The chief also sent a letter to federal Minister of Indigenous Services Marc Miller and federal Minister of Crown-Indigenous Relations Carolyn Bennett requesting that the Government of Canada allocate an initial $10 million of the $27 million funding announced towards a full investigation on the grounds of the Woodland Cultural Centre in Brantford.
Each of the five letters addressed to the officials in Ontario read the same and share the underlying message that the elected council is requesting the province to take a deeper look into the schools across Ontario.
The letters read:
After the shocking discovery of the bodies of 215 Indigenous children in unmarked, unidentified graves on the site of the old Kamloops Residential School, it is critical that immediate action be taken to launch a full investigation into any and all such burial sites across Canada.
Here in Ontario, the Mohawk Institute was the oldest and longest-running residential school, having operated for 142 years from 1828-1970. The children who were sent there, generation after generation endured much abuse. Many did not return, and there are still questions about the location of their remains. We need to find their bodies and to determine what happened to them.
We are calling on your office to launch a full investigation into the deaths of all missing children. Our communist knows there are children still missing, and we will not rest until they have been found. I look forward to speaking or meeting with you as soon as possible to co-ordinate the process of this criminal investigation.
Here is a section of the letter sent to Miller and Bennett:
Because of the significant of the institution not just to the largest First Nation in Canada but to many others as well, we request that a substantial portion of the $27 million you have announced for additional searches across the country be dedicated to conducting a full investigation on the grounds of the Woodland Cultural Centre and on all related grounds and sites.
The Mohawk Institute burned down twice, changed location, and was associated with substantial farm lands on which the children were made to endure hard labour. In recent decades, nearby developments have also encroached upon the related properties, which raises additional concerns about the feasibility of locating certain possible burial sites of our children who went missing so long ago. Our community preserves the knowledge that there are missing children, and we will not rest until they have been found.
So not only is the Mohawk Institute of great significance, but the practical challenges facing the investigation are complex. The costs will be high to do this right – and you and I are obligated to do what needs to be done to find the lost little ones.

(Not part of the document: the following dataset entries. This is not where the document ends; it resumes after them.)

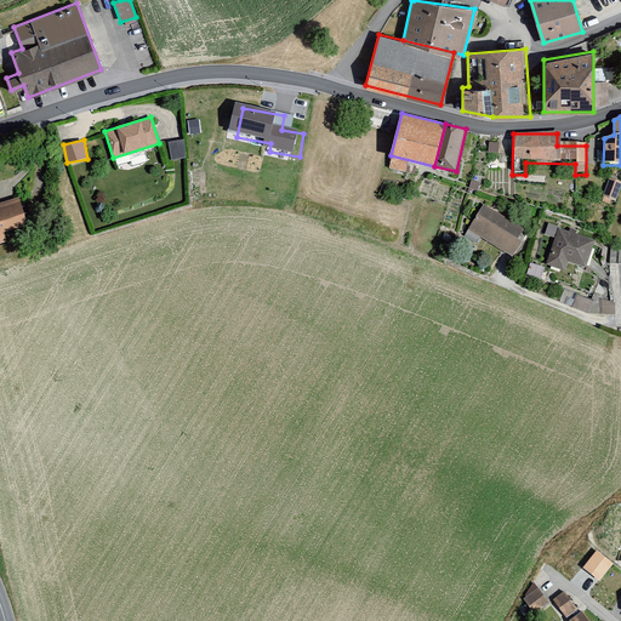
[(169,142),(171,160),(187,158),(184,140),(169,142)]
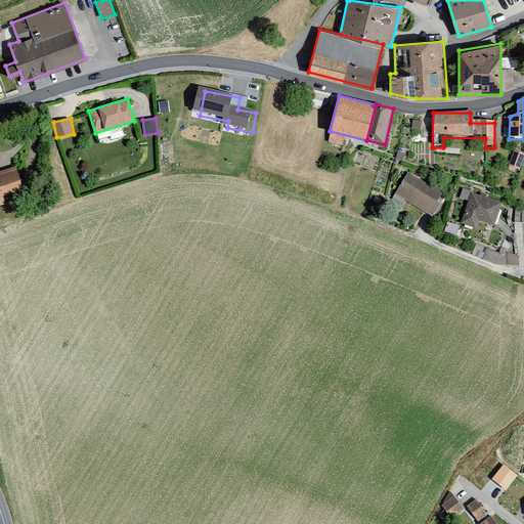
[(523,155),(515,151),(509,165),(520,169),(523,159),(523,155)]
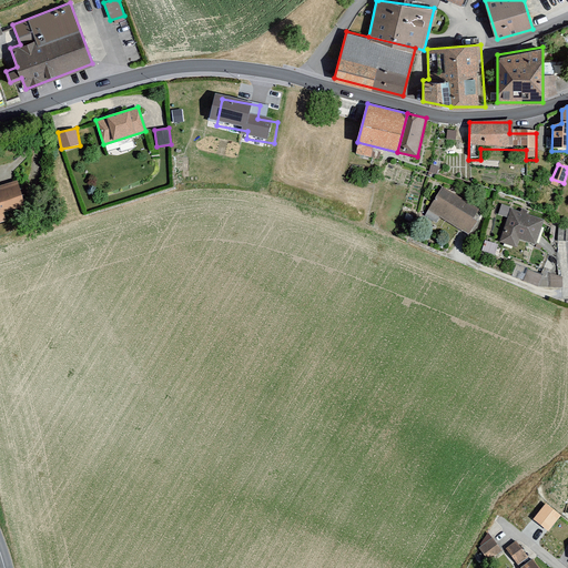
[(16,181),(0,185),(0,222),(6,221),(3,212),(23,205),(16,181)]
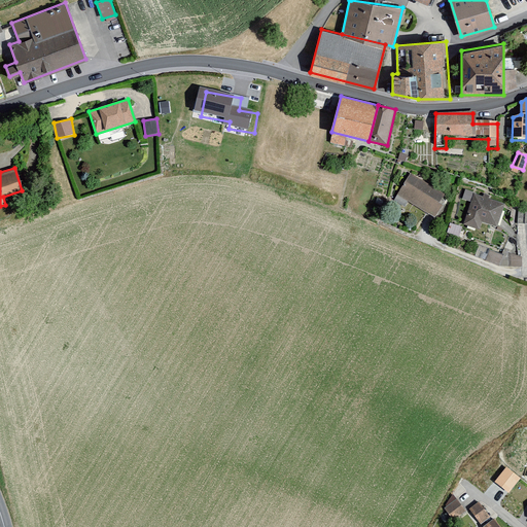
[(397,195),(435,218),(449,198),(411,174),(397,195)]
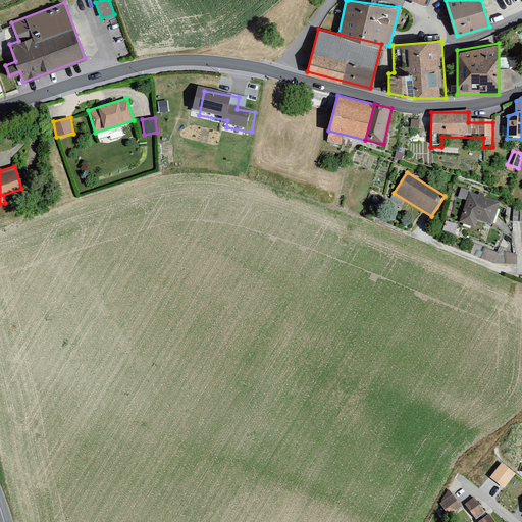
[(500,202),(470,192),(460,221),(476,226),(478,220),(492,224),(500,202)]
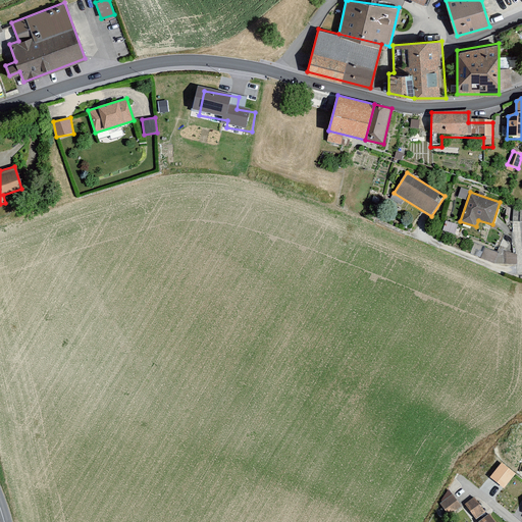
[(483,248),(482,260),(517,264),(519,252),(483,248)]
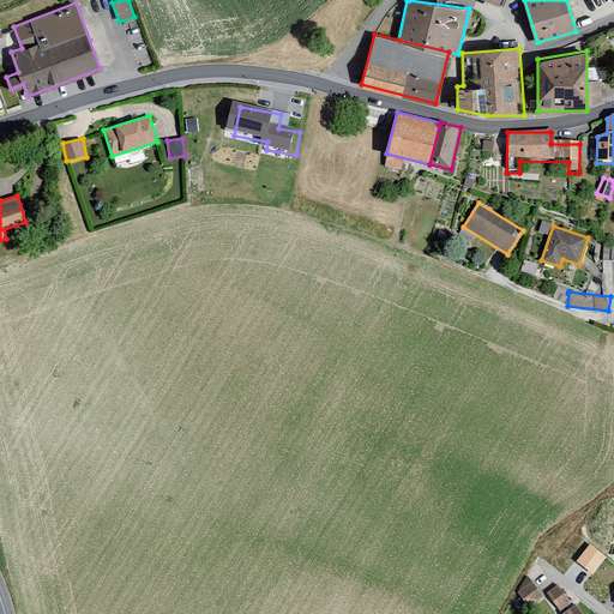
[(590,545),(577,561),(593,575),(607,557),(590,545)]
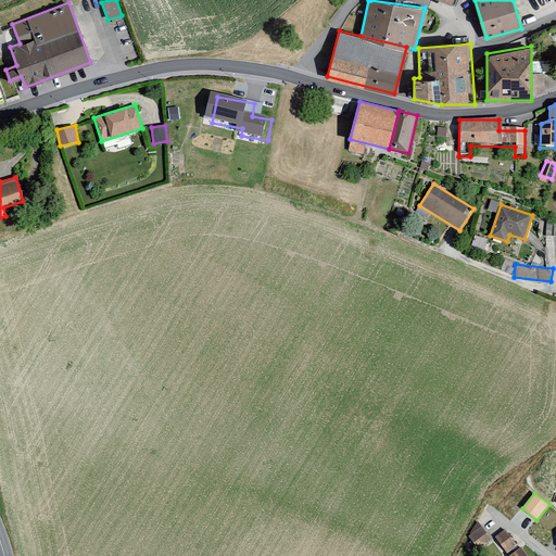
[(469,538),(479,551),(492,542),(483,529),(469,538)]
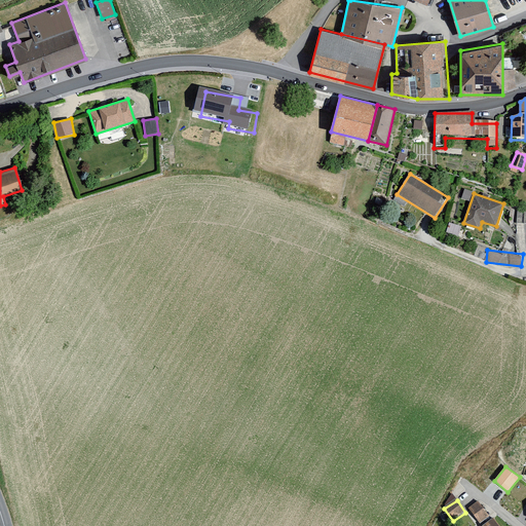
[(468,509),(481,525),(491,517),(478,500),(468,509)]
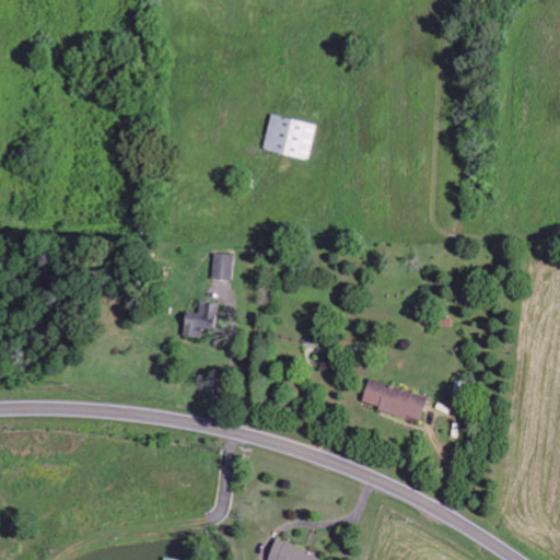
[(264,149),(308,160),(317,124),(272,114),(264,149)]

For all these reasons, Six Nations of the Grand River requests that the Government of Canada allocate an initial $10 million of the funding announced so that an appropriately comprehensive investigation can be done. We are calling for the relevant provincial authorities to do their part, but the federal government’s support is necessary to begin. The children of Six Nations must be found, justice must be sought, and resolution must be pursued.
We look forward to speaking with you as soon a possible about next steps in the solemn task.